Venezuela salda vieja deuda con Panamá al extraditar a implicado en atentado terrorista de Hezbolá



Más de 30 años después del atentado contra el vuelo 901 de la aerolínea panameña Alas Chiricanas, las autoridades de Venezuela autorizaron la extradición a Panamá de Ali Zaki Hage Jalil, un ciudadano colombo-venezolano señalado como uno de los presuntos responsables del ataque terrorista que dejó 21 muertos.

Hage Jalil fue trasladado a Panamá tras una solicitud formal presentada por ese país y luego de que Interpol emitiera una notificación roja en su contra. El sospechoso había sido detenido en noviembre de 2025 en la Isla de Margarita, donde residía desde hacía años.

El atentado ocurrió el 19 de julio de 1994, cuando el vuelo 901 explotó poco después de despegar de Colón, Panamá. Entre las víctimas había ciudadanos panameños, estadounidenses e israelíes, así como miembros de la comunidad judía panameña. El ataque ocurrió apenas un día después del atentado contra la sede de la Asociación Mutual Israelita Argentina, AMIA, en Buenos Aires.

Las autoridades panameñas, junto con organismos de inteligencia de Estados Unidos e Israel, sostienen que Hage Jalil formaba parte de la estructura de Hezbolá en América Latina y que habría servido como apoyo logístico para el atentado.

Según la investigación, habría colaborado con el responsable material de colocar la bomba en el avión, un hombre identificado como Ali Hawa Jamal, cuyo cuerpo fue el único que nunca fue reclamado tras la explosión.

El embajador de Estados Unidos en Panamá, Kevin Marino Cabrera, calificó la extradición como “un paso sumamente importante hacia la justicia” y afirmó que el proceso judicial podría ofrecer finalmente paz a las familias de las víctimas.

“El día de hoy representa un paso sumamente importante hacia la justicia. Esperamos que el inicio del proceso legal y su eventual conclusión ofrezca paz a las familias de las víctimas que han esperado más de 30 años”, declaró el diplomático. También subrayó que Estados Unidos colaboró en la operación para llevar al sospechoso ante la justicia.

Las autoridades estadounidenses confirmaron que el FBI aportó información de inteligencia y apoyo técnico a la investigación. La embajada de Estados Unidos en Panamá indicó además que el caso había permanecido estancado durante años y que solo recobró impulso recientemente gracias a nueva información compartida entre Panamá, Israel y Estados Unidos.
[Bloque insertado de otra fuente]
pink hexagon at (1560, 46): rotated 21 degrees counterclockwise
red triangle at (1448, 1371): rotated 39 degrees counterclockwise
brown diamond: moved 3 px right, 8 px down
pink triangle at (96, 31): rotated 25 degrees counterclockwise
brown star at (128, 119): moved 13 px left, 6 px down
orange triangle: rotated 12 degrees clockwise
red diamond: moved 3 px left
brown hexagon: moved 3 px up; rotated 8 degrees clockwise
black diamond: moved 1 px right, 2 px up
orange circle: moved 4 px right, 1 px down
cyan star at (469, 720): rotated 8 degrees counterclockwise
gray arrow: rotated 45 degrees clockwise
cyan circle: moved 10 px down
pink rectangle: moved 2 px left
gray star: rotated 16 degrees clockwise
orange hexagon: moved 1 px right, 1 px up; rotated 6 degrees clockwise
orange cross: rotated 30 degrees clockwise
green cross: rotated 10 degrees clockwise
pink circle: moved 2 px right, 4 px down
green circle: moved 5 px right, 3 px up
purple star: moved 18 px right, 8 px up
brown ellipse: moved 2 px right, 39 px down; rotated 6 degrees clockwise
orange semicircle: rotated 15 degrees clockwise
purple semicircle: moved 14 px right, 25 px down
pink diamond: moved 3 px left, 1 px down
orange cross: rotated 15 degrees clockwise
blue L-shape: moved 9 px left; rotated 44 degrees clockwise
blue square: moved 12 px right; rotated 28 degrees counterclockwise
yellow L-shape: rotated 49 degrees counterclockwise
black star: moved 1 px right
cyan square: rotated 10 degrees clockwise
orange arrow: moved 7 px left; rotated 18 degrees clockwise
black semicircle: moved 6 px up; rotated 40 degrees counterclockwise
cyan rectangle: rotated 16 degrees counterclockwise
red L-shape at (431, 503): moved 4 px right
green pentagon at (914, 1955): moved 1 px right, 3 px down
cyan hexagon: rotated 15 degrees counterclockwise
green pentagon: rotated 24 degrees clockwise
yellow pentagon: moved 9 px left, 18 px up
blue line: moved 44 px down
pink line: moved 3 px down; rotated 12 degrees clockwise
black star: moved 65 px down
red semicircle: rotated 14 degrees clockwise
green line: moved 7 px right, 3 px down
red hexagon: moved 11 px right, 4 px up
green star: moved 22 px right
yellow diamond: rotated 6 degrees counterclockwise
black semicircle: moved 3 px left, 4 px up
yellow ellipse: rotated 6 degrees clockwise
José Arocha, investigador del Centro para la Sociedad Libre y Segura, afirmó que el caso vuelve a poner bajo escrutinio la presunta utilización de Venezuela como refugio para miembros de organizaciones extremistas.

Según Arocha, Hage Jalil, nacido en Maicao, Colombia, y de ascendencia libanesa, utilizó documentación venezolana durante años como mecanismo de protección. El investigador sostiene que vivió abiertamente en Venezuela mientras el proceso judicial permanecía prácticamente paralizado.

De acuerdo con reportes del Centro para la Sociedad Libre y Segura, la fiscalía panameña considera que Hage Jalil ayudó a organizar la operación, incluida la obtención de explosivos y materiales usados en la bomba.

En 1994, cuando fue detenido inicialmente en Panamá, las autoridades hallaron armas automáticas, municiones y un cordón detonante similar al utilizado en el atentado. Sin embargo, nunca fue procesado por terrorismo y posteriormente regresó a Venezuela.

La extradición de Hage Jalil representa el avance más importante en más de tres décadas dentro de una investigación que conecta el atentado contra el vuelo 901 con la red internacional de Hezbolá y con el ataque contra la AMIA en Argentina.